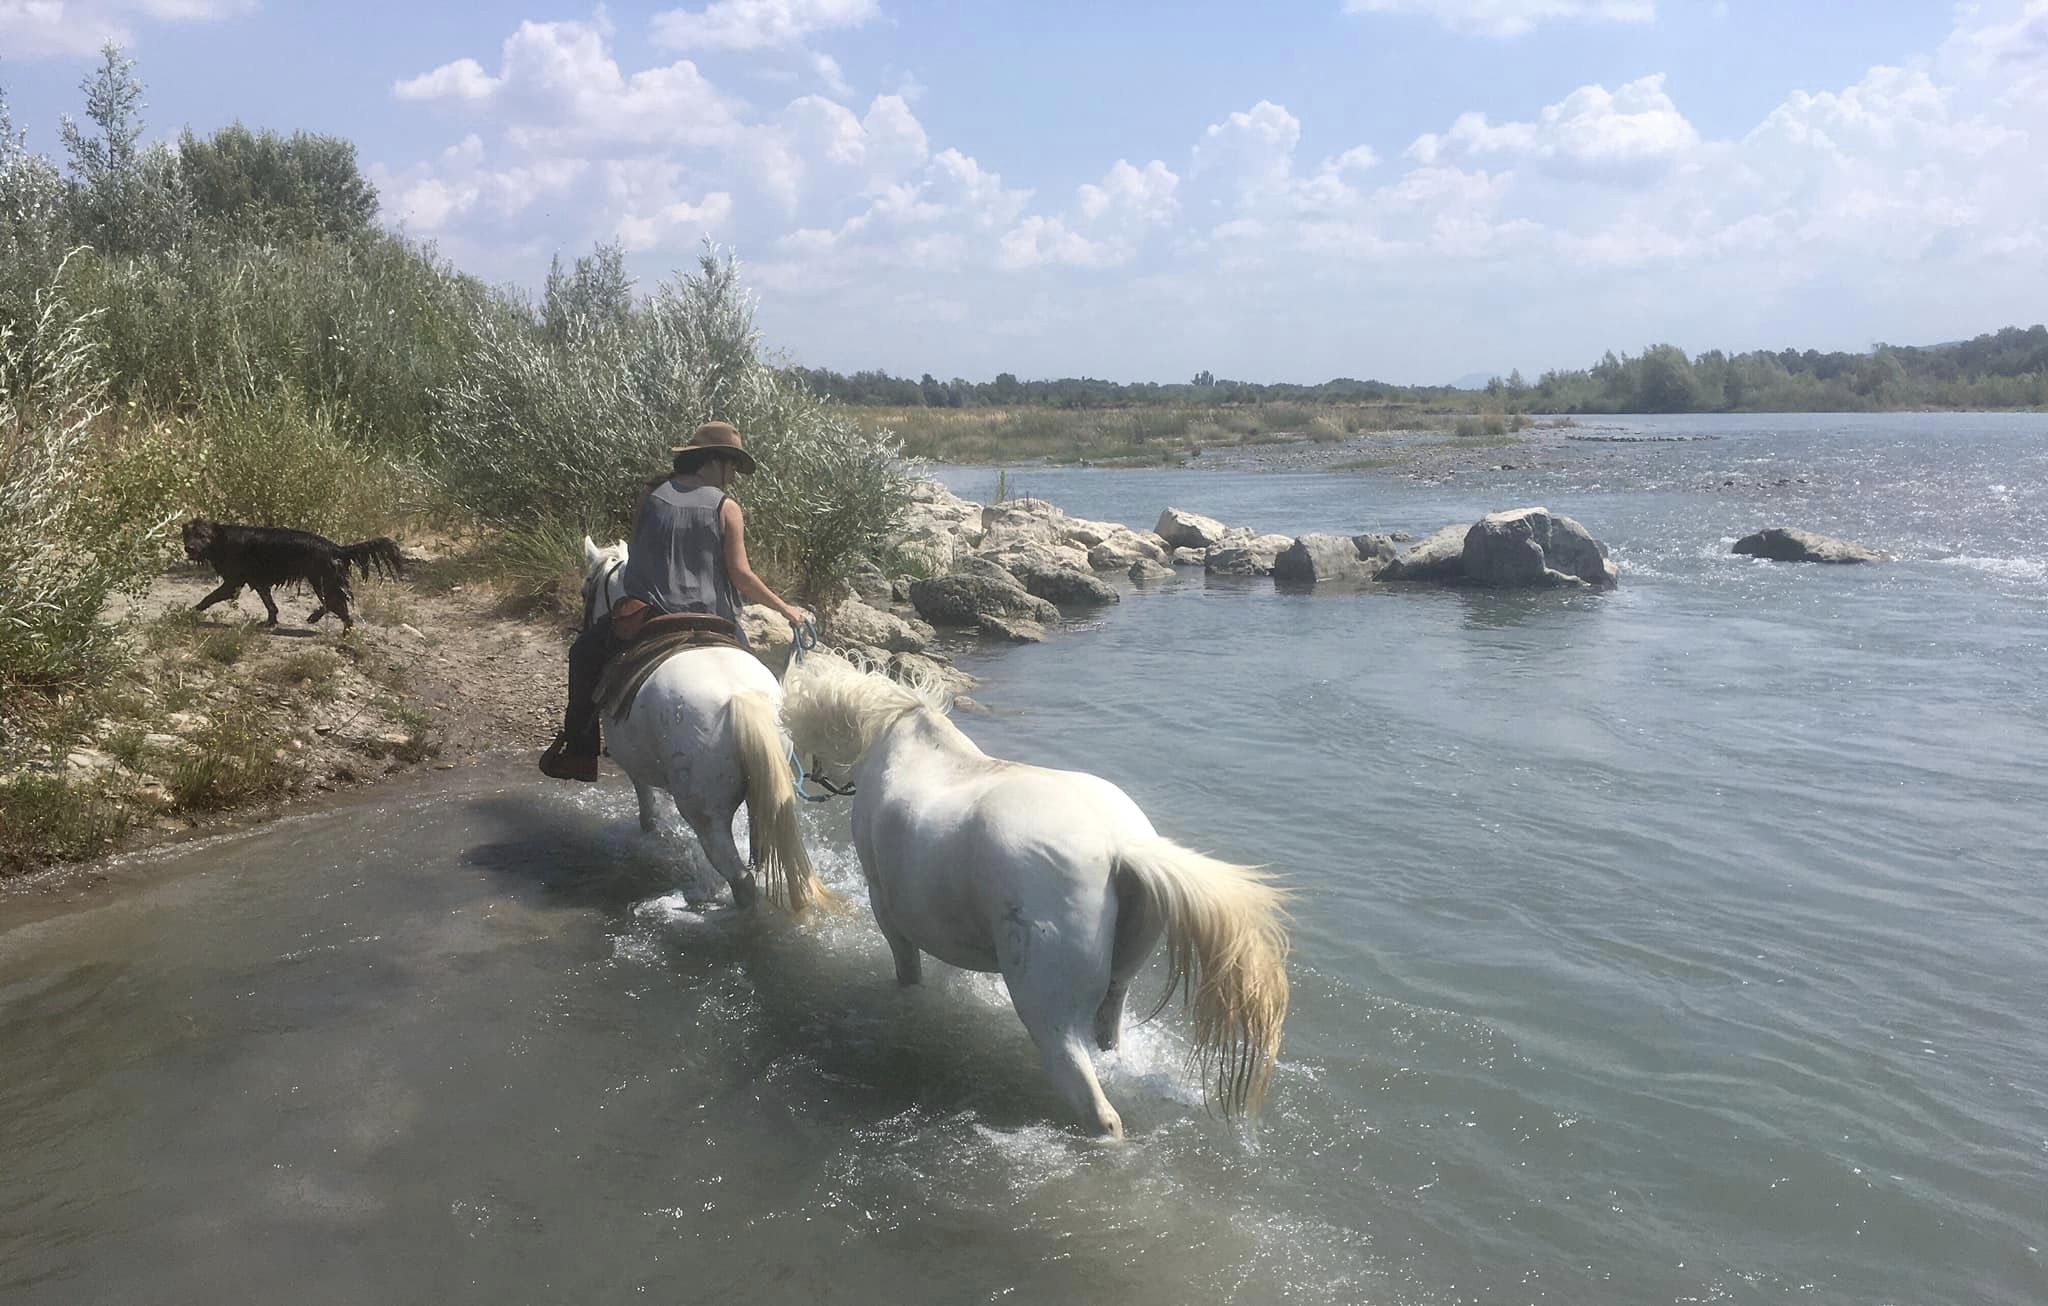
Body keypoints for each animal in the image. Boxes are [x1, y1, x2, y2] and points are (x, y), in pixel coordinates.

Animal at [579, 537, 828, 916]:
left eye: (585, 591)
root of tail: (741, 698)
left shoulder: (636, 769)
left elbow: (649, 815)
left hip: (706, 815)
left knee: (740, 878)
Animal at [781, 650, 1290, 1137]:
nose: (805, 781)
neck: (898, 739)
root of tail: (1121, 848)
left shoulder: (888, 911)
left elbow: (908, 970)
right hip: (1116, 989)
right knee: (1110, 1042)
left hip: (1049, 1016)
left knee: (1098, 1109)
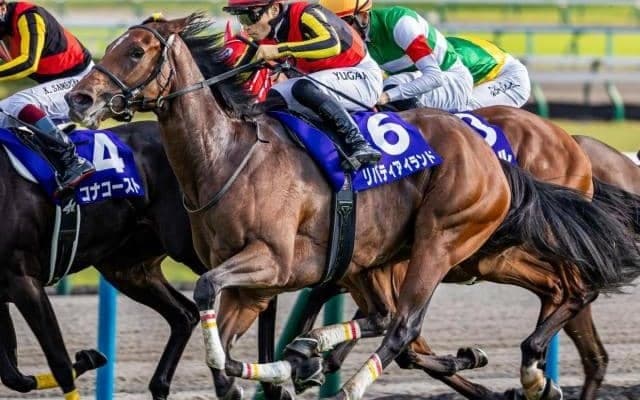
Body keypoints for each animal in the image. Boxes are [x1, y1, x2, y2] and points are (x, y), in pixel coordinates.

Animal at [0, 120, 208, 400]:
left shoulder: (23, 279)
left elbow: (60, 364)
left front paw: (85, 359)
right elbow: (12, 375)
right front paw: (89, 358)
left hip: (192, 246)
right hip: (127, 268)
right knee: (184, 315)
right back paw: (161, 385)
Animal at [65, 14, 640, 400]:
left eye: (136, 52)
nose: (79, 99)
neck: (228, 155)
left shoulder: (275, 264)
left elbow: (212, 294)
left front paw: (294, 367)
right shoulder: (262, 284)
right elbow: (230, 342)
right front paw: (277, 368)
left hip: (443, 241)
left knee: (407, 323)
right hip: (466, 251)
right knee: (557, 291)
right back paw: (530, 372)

****************

#### TASK REQUIREMENTS:
Give the listing again word for word. Skip every image.

#### RESPONSE FOR THIS EXERCISE:
Body keypoints for each animal in the image. Boxes are [x1, y1, x2, y2] and points are (x, y), in pixel coordinates.

Animal at [579, 537, 828, 916]:
left eye: (585, 591)
root of tail: (741, 698)
left shoulder: (636, 769)
left elbow: (649, 815)
left hip: (706, 815)
left knee: (740, 878)
Animal at [781, 650, 1290, 1137]:
nose: (805, 781)
neck: (898, 739)
root of tail: (1121, 848)
left shoulder: (888, 911)
left elbow: (908, 970)
right hip: (1116, 989)
right knee: (1110, 1042)
left hip: (1049, 1016)
left knee: (1098, 1109)
Body keypoints for each animal in the image. Boxes are [x1, y1, x2, y2] and points are (x, y), in pixel coordinates.

Animal at [0, 120, 208, 400]:
left shoulder: (23, 279)
left elbow: (60, 364)
left front paw: (85, 359)
right elbow: (12, 375)
right front paw: (89, 358)
left hip: (192, 246)
right hip: (127, 268)
right knee: (184, 315)
right back paw: (161, 385)
Animal at [65, 14, 640, 400]:
left eye: (136, 52)
nose: (79, 99)
neck: (228, 155)
left shoulder: (275, 264)
left elbow: (212, 294)
left front paw: (294, 367)
right shoulder: (262, 284)
right elbow: (230, 342)
right front paw: (277, 368)
left hip: (443, 241)
left knee: (407, 323)
right hip: (466, 251)
right knee: (557, 291)
right back paw: (530, 372)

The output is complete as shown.